HomeAbout UsNews, company reports and blogBlogTechWhat good software looks like at REA

What good software looks like at REA

12th Jun 2018 — Read in 7 mins

Introduction

Over the years we have created a lot of software at REA ranging from internal tools used by our customer experience team, to mobile apps used by millions of users each month, to data processing engines that crunch hundreds of gigabytes of data. While each piece of software has different functional and non-functional requirements we still have consistent expectations of that software as well as alignment on architectural principles. By taking this general consensus floating in the ether and capturing it using succinct language within high-level categories we have formed a foundation for discussion to ensure we can keep producing good software regardless of team, technology, and timeframe. Additionally, we routinely use this framework to assess all new and existing software to ensure our software continues to meet expectations and, where concerns are detected, to drive change.

The categories – overview

When considering the qualities of good software we use the following lenses:

Development (aka “dev”) – described as “Can I setup the codebase, understand it, and confidently make changes?”
Operations (aka “ops”) – described as “Can I deploy the system, understand it (and dependencies), handle DR [disaster recovery], and know if it is performing in line with established SLAs [Service Level Agreements]?”
Architecture (aka “arch”) – described as “Does the system encapsulate a single responsibility with a clearly defined interface within understood realms?”

For each lens we have identified specific criteria to assess whether the software:

Meets our expectations
Partially meets our expectations
Falls significantly short of our expectations

We debated including “quality” and “security” separately but concluded that these cross cutting concerns were better handled within expectations across the three identified lenses. This contrasts with the architectural lens which, while also cross cutting, was specifically called out to encourage discussion.

These valued qualities are a product of the domain we operate within as well as our history, practices, and organisational structure. In short: our software (ranging in age from months to years old) needs to change frequently (ranging from every other month to multiple times a day) with changes made by a variety of people (of varying skill levels based both in Australia and China). Therefore, we value a low barrier for making changes (without compromising on quality) including the delivery of that change to the stakeholders. Additionally, our production environments are maintained by our teams around the clock therefore we value stability and repeatability of maintenance tasks. Finally, our architectural approach enables both concerns.

To fully understand the context requires understanding a fair bit about REA now and the journey we have taken.

About REA

We’ve been producing software at REA for over 20 years and over time much has changed.

Historically the language of choice was Perl. These days teams typically choose one of: Scala, Java, Ruby, or JavaScript for web/api development; Swift or Kotlin for mobile development; and Scala or Python for data pipeline development. Initially the development team could literally fit within a garage. Now our IT delivery team numbers in the hundreds, spanning multiple continents, with an agile way of working within a Spotify like structure. The production environment was once ad-hoc servers. This migrated to data centres and, ultimately, the cloud.

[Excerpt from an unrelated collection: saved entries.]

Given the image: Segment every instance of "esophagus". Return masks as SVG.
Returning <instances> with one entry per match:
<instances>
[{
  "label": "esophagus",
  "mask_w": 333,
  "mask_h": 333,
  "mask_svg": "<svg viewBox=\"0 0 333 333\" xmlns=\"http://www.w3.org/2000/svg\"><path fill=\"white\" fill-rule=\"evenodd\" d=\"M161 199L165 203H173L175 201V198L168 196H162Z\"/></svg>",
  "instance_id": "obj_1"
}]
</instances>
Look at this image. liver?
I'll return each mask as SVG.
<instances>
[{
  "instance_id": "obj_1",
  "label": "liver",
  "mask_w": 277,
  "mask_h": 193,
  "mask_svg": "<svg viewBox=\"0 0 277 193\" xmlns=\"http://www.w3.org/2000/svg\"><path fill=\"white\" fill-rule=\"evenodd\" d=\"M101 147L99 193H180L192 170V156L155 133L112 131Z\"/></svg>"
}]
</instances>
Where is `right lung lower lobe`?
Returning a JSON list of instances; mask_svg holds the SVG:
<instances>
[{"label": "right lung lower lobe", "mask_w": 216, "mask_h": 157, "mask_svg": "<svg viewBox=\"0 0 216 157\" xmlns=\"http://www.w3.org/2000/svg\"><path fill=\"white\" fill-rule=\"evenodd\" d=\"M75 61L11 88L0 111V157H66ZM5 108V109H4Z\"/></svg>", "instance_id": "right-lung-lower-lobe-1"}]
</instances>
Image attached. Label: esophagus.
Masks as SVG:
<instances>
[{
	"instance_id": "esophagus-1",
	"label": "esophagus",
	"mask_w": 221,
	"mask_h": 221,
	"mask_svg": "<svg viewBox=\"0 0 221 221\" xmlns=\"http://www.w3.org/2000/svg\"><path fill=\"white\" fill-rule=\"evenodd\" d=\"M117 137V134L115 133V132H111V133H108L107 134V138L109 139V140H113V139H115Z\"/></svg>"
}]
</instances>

These large changes are all givens now. The most significant changes in recent times that more directly influence our consideration of good software are:

adopting a micro-service architecture;
embracing devops; and
our application custodianship model.

The shift to a micro-service architecture rapidly gained traction as a means of consolidating a particular responsibility within a small and easily understood component that was verifiable and deployable without dependencies. This contrasted with the complex monolithic systems, each one developed by an individual non-cross functional team, that had accrued features and blurred domain boundaries over time and typically could only be tested (manually or automatically) with specific versions of their monolith friends.

In adopting this change, we’ve seen deep expertise in a single technology stack give way to polyglot programmers with broader knowledge, the variety of technical approaches (be it languages, frameworks, tooling) expanding, and the number of systems created increase dramatically.

A key enabler supporting the micro-service architecture has been a healthy devops culture. In the monolithic era a dedicated operations team deployed all software and dealt with maintenance and support of the staging and production environments around the clock. Today the teams that create the software are responsible for its lifecycle end to end including deployment, monitoring, and support (business and after hours, as required). Automation coupled with infrastructure as code have streamlined delivery.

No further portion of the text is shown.